4. なぜこれが機能するのか——「疑似ヒアリング」という考え方
記事を読んだ人が「これは自分のことだ」と思った瞬間、その記事は営業資料になります。
商談でヒアリングするとき、あなたは「課題を聞いて→解決策を提案する」という流れをとります。記事も同じ構造です。記事を読んだ人は、「ヒアリング→提案」を疑似体験しています。
その疑似体験が「この会社はわかってくれる」という信頼につながります。
その結果、問い合わせが来たとき、商談はほぼ確認作業になります。「記事に書いてあったとおりの問題があって、相談したい」という状態で来るからです。

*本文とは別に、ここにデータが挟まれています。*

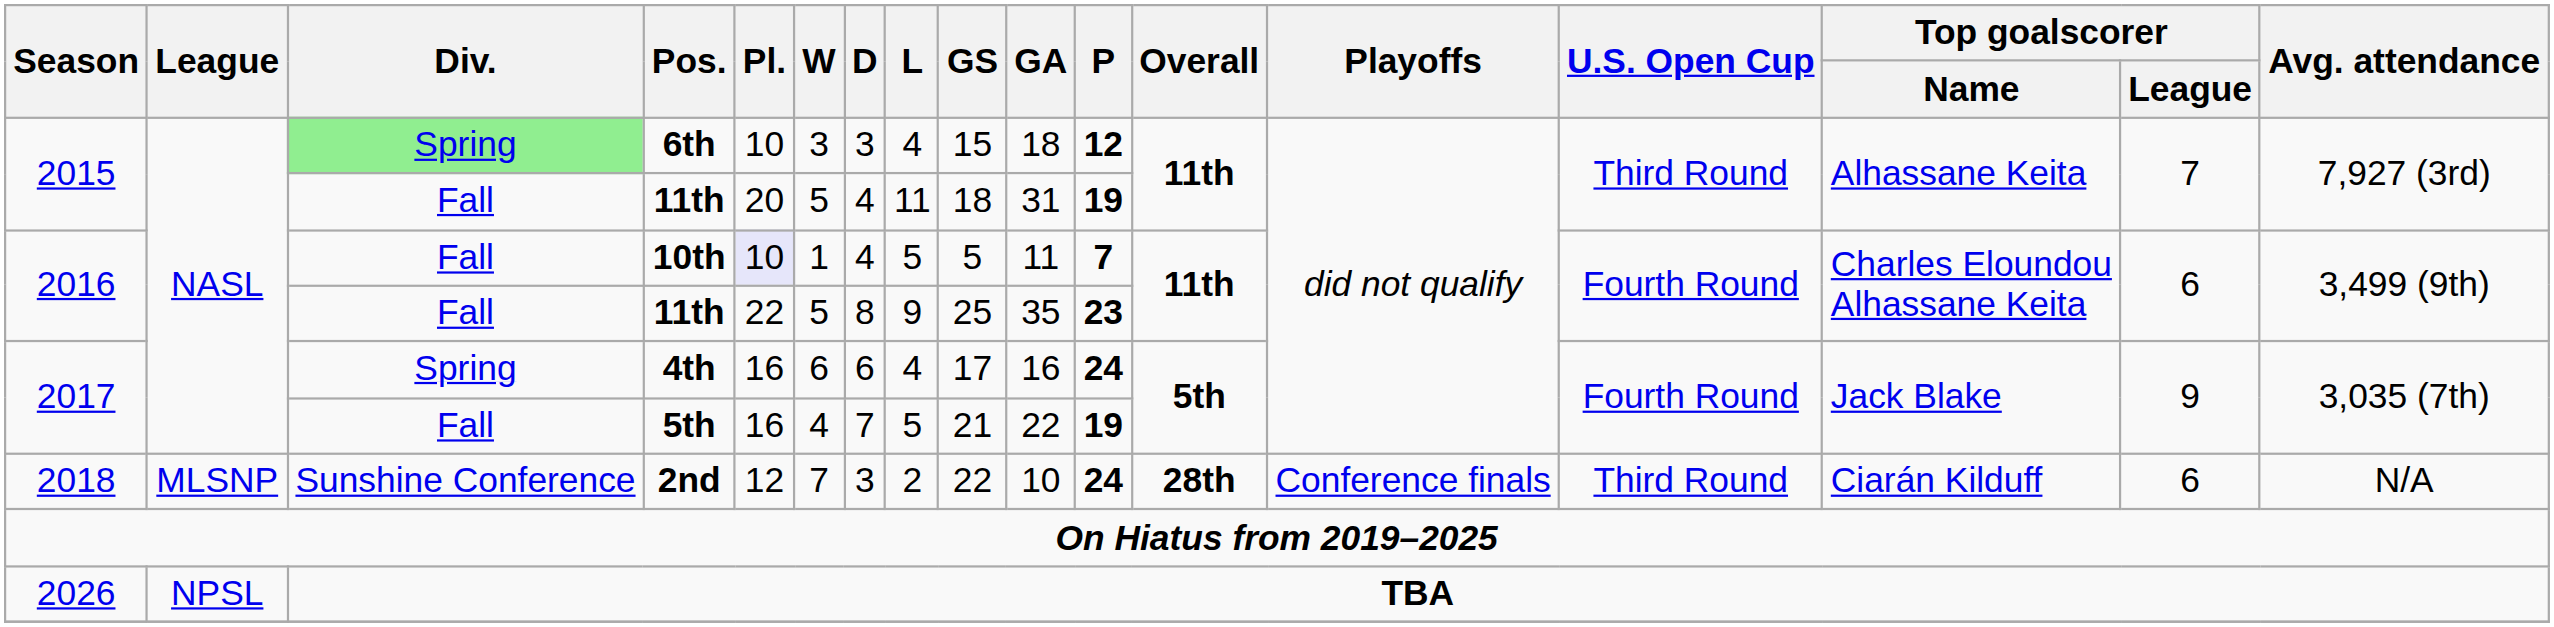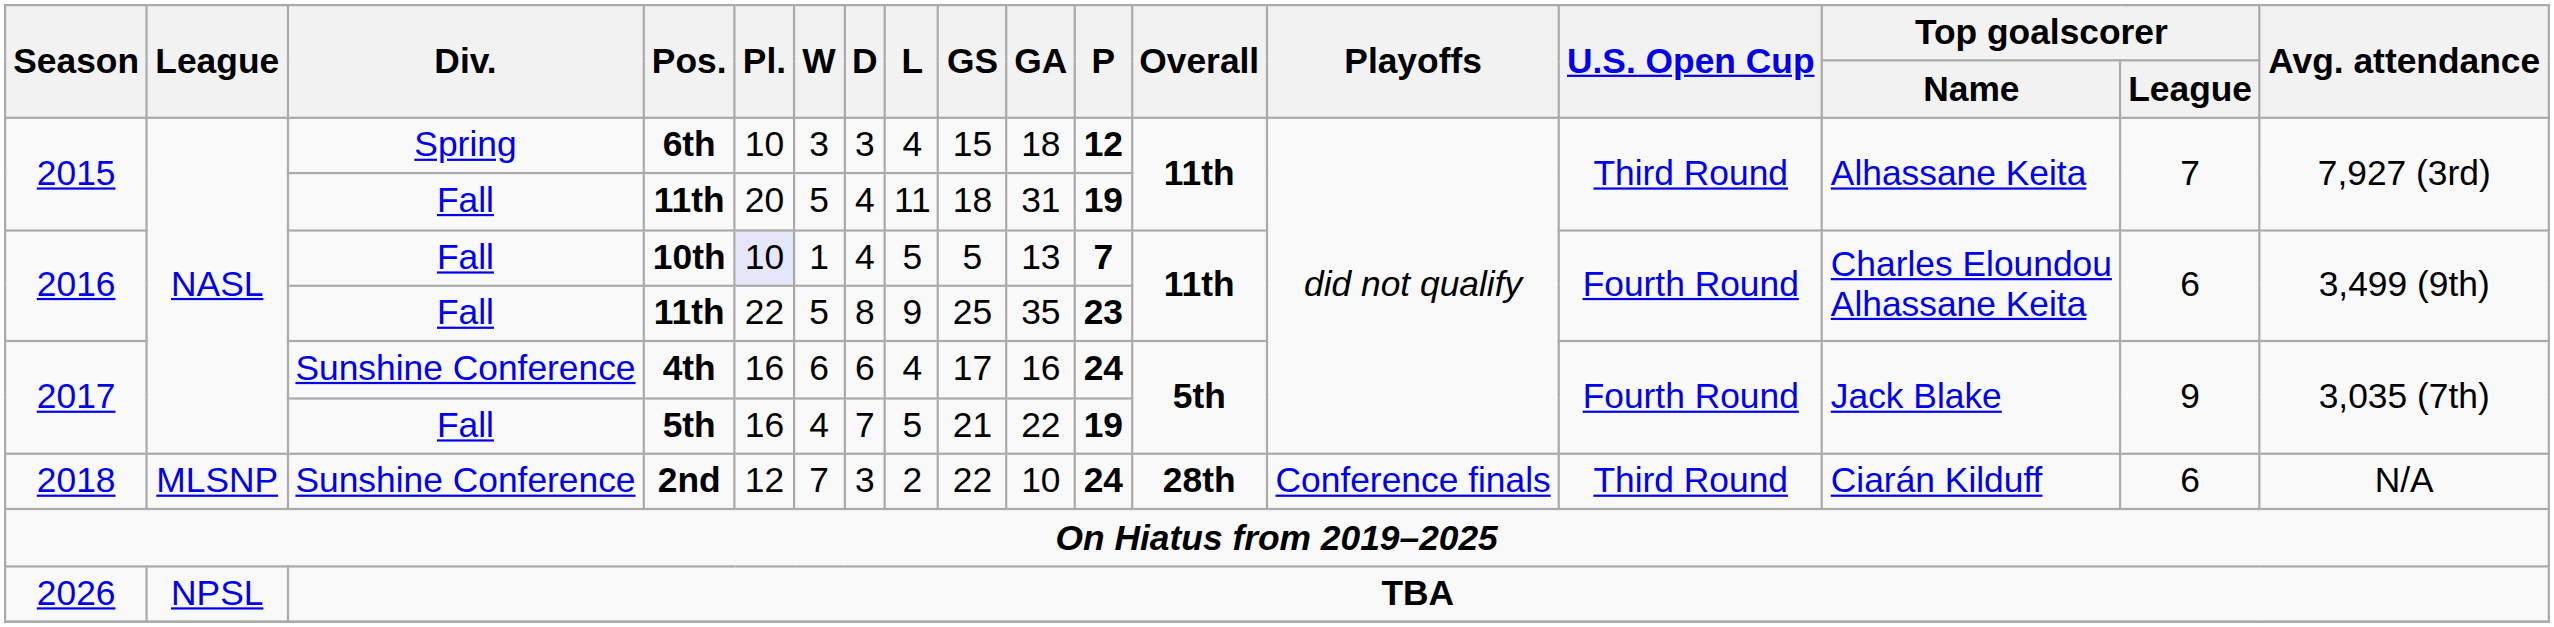6th | Div.: lightgreen background -> no background
10th | GA: 11 -> 13
4th | Div.: Spring -> Sunshine Conference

これは私が実際に経験したことです。コンテンツを蓄積してから半年後、問い合わせの質が変わりました。「御社のことを調べて来た」「記事を読んで共感した」という人が増え、商談の成約率が明確に上がりました。
5. よくある3つの疑問に答える
Q1:競合に読まれたら、ノウハウを盗まれないか?
実際には盗まれても問題ありません。「どう解決するか」は同じでも、「誰がやるか」で選ばれるからです。コンテンツは信頼を作るもので、ノウハウの独占装置ではありません。
Q2:書くのが苦手でも続けられるか?
記事を完璧に仕上げようとしなくていい。商談後に5分、「今日の顧客の課題と、自分が伝えたこと」をメモするだけで、後で記事の骨格になります。最初は文章のうまさより、課題への答えの精度を上げることに集中してください。
Q3:どのくらいで効果が出るか?
SEOとしての検索順位は3〜6ヶ月かかります。ただし、商談の補助資料として記事URLを送る使い方は初日から効きます。「詳しくはこちらをどうぞ」と記事を送ることで、商談後のフォローアップの質が上がります。
まとめ
コンテンツマーケは「実績がある会社だけのもの」ではありません。
失注商談の中に、あなたのターゲット顧客の課題が詰まっています。それを「課題提起→解決策→アクション」の構成で記事にするだけで、信頼を積み上げるコンテンツが生まれます。
次のステップ: 1. 直近3件の失注商談で「顧客が最初に話した悩み」を書き出す 2. そのうち1つを選んで、「自社ならどう解決するか」を箇条書きにする 3. それを記事の構成に当てはめて書く(文字数より内容の質を優先)
最初の1本さえ書ければ、あとは同じサイクルを繰り返すだけです。